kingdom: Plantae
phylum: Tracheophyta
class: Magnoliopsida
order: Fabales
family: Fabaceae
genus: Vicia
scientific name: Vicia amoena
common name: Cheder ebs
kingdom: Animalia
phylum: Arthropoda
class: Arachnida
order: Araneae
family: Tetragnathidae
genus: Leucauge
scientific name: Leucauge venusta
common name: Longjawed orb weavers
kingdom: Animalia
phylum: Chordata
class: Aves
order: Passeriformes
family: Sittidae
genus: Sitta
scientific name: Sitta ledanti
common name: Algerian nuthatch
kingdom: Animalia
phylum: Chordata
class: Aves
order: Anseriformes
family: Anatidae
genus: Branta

## Your goal:
Print every line of the items above, word for word and in the same order.

## Answer to this exercise:
kingdom: Plantae
phylum: Tracheophyta
class: Magnoliopsida
order: Fabales
family: Fabaceae
genus: Vicia
scientific name: Vicia amoena
common name: Cheder ebs
kingdom: Animalia
phylum: Arthropoda
class: Arachnida
order: Araneae
family: Tetragnathidae
genus: Leucauge
scientific name: Leucauge venusta
common name: Longjawed orb weavers
kingdom: Animalia
phylum: Chordata
class: Aves
order: Passeriformes
family: Sittidae
genus: Sitta
scientific name: Sitta ledanti
common name: Algerian nuthatch
kingdom: Animalia
phylum: Chordata
class: Aves
order: Anseriformes
family: Anatidae
genus: Branta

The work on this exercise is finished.